Document >>
--*--
In the 1929 General Election the Conservatives won 8,664,000 votes, the Labour Party 8,360,000 and the Liberals 5,300,000. However, the bias of the system worked in Labour's favour, and in the House of Commons the party won 287 seats, the Conservatives 261 and the Liberals 59. MacDonald became Prime Minister again, but as before, he still had to rely on the support of the Liberals to hold onto power.
The election of the Labour Government coincided with an economic depression and Ramsay MacDonald was faced with the problem of growing unemployment. In January 1929, 1,433,000 people were out of work, a year later it reached 1,533,000. By March 1930, the figure was 1,731,000. In June it reached 1,946,000 and by the end of the year it reached a staggering 2,725,000. That month MacDonald invited a group of economists, including John Maynard Keynes, J. A. Hobson, George Douglas Cole and Walter Layton, to discuss this problem.
In March 1931 Ramsay MacDonald asked Sir George May, to form a committee to look into Britain's economic problems. The committee included two members that had been nominated from the three main political parties. At the same time, John Maynard Keynes, the chairman of the Economic Advisory Council, published his report on the causes and remedies for the depression. This included an increase in public spending and by curtailing British investment overseas.
Philip Snowden rejected these ideas and this was followed by the resignation of Charles Trevelyan, the Minister of Education. "For some time I have realised that I am very much out of sympathy with the general method of Government policy. In the present disastrous condition of trade it seems to me that the crisis requires big Socialist measures. We ought to be demonstrating to the country the alternatives to economy and protection. Our value as a Government today should be to make people realise that Socialism is that alternative."
When the May Committee produced its report in July, 1931, it forecast a huge budget deficit of £120 million and recommended that the government should reduce its expenditure by £97,000,000, including a £67,000,000 cut in unemployment benefits. The two Labour Party nominees on the committee, Arthur Pugh and Charles Latham, refused to endorse the report. As David W. Howell has pointed out: "A committee majority of actuaries, accountants, and bankers produced a report urging drastic economies; Latham and Pugh wrote a minority report that largely reflected the thinking of the TUC and its research department. Although they accepted the majority's contentious estimate of the budget deficit as £120 million and endorsed some economies, they considered the underlying economic difficulties not to be the result of excessive public expenditure, but of post-war deflation, the return to the gold standard, and the fall in world prices. An equitable solution should include taxation of holders of fixed-interest securities who had benefited from the fall in prices."
--*--
Data excerpts >>
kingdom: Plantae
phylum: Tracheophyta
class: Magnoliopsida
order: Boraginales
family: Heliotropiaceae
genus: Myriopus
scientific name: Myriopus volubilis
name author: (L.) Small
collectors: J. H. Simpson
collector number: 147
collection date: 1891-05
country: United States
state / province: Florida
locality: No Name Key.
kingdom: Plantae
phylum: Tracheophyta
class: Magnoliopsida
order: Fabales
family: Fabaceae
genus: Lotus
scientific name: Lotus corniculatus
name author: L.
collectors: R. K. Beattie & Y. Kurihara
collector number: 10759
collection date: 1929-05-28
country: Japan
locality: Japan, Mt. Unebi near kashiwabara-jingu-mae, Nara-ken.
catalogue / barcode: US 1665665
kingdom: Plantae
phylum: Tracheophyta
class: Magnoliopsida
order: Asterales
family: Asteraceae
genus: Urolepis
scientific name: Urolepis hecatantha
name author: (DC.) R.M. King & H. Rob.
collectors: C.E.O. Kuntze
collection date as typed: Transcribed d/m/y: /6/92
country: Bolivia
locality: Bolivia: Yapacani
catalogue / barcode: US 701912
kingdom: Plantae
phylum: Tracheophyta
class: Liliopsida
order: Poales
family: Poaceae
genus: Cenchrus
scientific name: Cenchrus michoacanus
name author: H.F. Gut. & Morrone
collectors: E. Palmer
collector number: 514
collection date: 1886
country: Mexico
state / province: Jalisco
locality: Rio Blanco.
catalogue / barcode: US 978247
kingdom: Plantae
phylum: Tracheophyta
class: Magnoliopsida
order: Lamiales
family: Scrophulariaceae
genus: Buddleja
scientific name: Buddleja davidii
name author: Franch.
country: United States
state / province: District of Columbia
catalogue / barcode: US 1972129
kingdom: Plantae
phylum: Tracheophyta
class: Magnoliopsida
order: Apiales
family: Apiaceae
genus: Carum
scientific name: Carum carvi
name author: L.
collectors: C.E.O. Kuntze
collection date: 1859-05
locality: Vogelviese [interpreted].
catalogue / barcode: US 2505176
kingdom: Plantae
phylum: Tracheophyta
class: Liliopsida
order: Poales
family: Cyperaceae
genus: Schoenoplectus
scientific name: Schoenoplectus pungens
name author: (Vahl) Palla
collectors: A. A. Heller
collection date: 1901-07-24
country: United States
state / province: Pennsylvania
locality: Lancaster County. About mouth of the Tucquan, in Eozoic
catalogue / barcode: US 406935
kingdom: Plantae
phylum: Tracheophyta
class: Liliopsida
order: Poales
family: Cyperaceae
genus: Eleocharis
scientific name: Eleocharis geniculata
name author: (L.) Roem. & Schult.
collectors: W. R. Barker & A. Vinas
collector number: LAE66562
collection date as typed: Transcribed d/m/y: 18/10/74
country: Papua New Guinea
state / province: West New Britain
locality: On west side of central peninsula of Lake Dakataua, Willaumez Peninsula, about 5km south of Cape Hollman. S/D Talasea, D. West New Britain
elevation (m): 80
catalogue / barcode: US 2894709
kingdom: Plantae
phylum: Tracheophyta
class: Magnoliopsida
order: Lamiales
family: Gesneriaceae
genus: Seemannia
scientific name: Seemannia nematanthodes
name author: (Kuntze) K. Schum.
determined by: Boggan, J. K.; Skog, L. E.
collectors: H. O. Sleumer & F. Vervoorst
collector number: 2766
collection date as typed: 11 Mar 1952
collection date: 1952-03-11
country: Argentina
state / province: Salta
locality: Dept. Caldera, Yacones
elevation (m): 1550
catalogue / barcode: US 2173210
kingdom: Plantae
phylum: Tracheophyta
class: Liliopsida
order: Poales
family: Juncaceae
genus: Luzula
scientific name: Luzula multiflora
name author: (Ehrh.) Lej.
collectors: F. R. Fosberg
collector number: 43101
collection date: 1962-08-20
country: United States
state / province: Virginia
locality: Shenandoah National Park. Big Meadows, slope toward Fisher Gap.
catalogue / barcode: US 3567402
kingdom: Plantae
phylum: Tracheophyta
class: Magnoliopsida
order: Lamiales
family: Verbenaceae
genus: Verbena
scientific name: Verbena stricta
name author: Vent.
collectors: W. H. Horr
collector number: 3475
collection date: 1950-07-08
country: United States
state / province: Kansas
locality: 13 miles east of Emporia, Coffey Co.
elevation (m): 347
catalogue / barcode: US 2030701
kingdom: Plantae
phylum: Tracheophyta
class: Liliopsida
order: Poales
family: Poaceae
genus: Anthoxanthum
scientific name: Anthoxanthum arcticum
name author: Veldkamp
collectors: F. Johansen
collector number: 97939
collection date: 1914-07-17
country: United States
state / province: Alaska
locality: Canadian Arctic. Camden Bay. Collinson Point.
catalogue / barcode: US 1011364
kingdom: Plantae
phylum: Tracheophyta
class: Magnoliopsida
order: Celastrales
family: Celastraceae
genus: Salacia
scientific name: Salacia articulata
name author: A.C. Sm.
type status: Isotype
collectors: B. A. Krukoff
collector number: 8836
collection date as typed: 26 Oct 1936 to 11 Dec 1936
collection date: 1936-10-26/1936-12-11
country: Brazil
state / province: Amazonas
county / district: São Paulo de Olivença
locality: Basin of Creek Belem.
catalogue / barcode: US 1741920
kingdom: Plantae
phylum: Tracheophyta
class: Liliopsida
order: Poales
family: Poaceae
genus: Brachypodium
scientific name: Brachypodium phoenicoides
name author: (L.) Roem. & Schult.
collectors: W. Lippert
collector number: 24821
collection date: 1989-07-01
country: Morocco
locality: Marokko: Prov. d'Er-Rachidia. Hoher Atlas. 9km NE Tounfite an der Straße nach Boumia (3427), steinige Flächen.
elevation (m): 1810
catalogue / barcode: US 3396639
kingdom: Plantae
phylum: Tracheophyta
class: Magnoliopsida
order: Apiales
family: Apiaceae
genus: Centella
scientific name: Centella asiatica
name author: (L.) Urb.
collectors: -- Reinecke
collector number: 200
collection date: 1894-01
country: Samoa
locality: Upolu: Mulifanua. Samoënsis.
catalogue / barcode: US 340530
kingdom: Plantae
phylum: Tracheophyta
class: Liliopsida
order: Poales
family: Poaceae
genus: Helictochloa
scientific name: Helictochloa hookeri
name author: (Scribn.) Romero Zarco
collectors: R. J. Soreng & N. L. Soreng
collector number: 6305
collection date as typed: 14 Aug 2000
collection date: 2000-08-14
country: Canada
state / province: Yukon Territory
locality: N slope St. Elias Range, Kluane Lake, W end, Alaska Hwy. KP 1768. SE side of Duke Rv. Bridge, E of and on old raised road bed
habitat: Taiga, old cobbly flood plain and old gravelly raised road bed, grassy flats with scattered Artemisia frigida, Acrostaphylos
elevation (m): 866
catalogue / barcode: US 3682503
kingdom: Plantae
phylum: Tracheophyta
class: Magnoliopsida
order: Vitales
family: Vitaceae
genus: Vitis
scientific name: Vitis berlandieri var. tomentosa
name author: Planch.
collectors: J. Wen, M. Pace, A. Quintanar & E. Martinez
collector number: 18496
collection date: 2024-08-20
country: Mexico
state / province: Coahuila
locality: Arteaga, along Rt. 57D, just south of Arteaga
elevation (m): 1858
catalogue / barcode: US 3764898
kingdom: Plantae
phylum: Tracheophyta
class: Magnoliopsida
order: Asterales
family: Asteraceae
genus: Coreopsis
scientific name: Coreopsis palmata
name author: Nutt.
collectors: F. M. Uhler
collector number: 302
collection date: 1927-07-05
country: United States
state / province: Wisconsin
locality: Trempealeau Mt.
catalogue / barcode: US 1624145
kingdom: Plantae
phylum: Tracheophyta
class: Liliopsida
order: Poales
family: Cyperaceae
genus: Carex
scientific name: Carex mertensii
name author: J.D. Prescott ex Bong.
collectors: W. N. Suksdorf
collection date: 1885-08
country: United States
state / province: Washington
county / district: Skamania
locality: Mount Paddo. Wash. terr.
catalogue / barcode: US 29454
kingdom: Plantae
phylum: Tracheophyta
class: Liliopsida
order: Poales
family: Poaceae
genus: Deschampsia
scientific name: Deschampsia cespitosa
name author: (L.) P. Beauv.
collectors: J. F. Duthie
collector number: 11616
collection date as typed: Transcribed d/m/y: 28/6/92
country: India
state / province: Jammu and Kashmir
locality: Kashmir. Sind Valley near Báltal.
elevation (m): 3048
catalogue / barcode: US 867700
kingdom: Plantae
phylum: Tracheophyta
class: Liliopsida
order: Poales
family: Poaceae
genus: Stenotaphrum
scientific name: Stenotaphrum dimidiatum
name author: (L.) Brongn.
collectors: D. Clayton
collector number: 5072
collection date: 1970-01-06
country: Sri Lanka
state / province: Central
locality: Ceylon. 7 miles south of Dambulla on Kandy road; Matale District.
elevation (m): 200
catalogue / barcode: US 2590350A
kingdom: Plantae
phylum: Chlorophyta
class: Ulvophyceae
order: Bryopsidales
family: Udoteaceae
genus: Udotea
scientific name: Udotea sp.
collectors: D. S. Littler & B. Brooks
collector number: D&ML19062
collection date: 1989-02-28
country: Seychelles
--*--
Write the next part of the account of MacDonald's Labour Government and the May Committee above, picking up after its final sentence.

Reply to the task >>
The cabinet decided to form a committee consisting of Ramsay MacDonald, Philip Snowden, Arthur Henderson, Jimmy Thomas and William Graham to consider the report. On 5th August, John Maynard Keynes wrote to MacDonald, describing the May Report as "the most foolish document I ever had the misfortune to read." He argued that the committee's recommendations clearly represented "an effort to make the existing deflation effective by bringing incomes down to the level of prices" and if adopted in isolation, they would result in "a most gross perversion of social justice". Keynes suggested that the best way to deal with the crisis was to leave the gold standard and devalue sterling. Two days later, Sir Ernest Harvey, the deputy governor of the Bank of England, wrote to Snowden to say that in the last four weeks the Bank had lost more than £60 million in gold and foreign exchange, in defending sterling. He added that there was almost no foreign exchange left.
Philip Snowden presented his recommendations to the MacDonald Committee that included the plan to raise approximately £90 million from increased taxation and to cut expenditure by £99 million. £67 million was to come from unemployment insurance, £12 million from education and the rest from the armed services, roads and a variety of smaller programmes. Arthur Henderson and William Graham rejected the idea of the proposed cut in unemployment benefit and the meeting ended without any decisions being made.
The cabinet met on 19th August but they were unable to agree on Snowden's proposals. He warned that balancing the budget was the only way to restore confidence in sterling. Snowden argued that if his recommendations were not accepted, sterling would collapse. He added "that if sterling went the whole international financial structure would collapse, and there would be no comparison between the present depression and the chaos and ruin that would face us."
The following day MacDonald and Snowden had a private meeting with Neville Chamberlain, Samuel Hoare, Herbert Samuel and Donald MacLean to discuss the plans to cut government expenditure. Chamberlain argued against the increase in taxation and called for further cuts in unemployment benefit. MacDonald also had meetings with trade union leaders, including Walter Citrine and Ernest Bevin. They made it clear they would resist any attempts to put "new burdens on the unemployed".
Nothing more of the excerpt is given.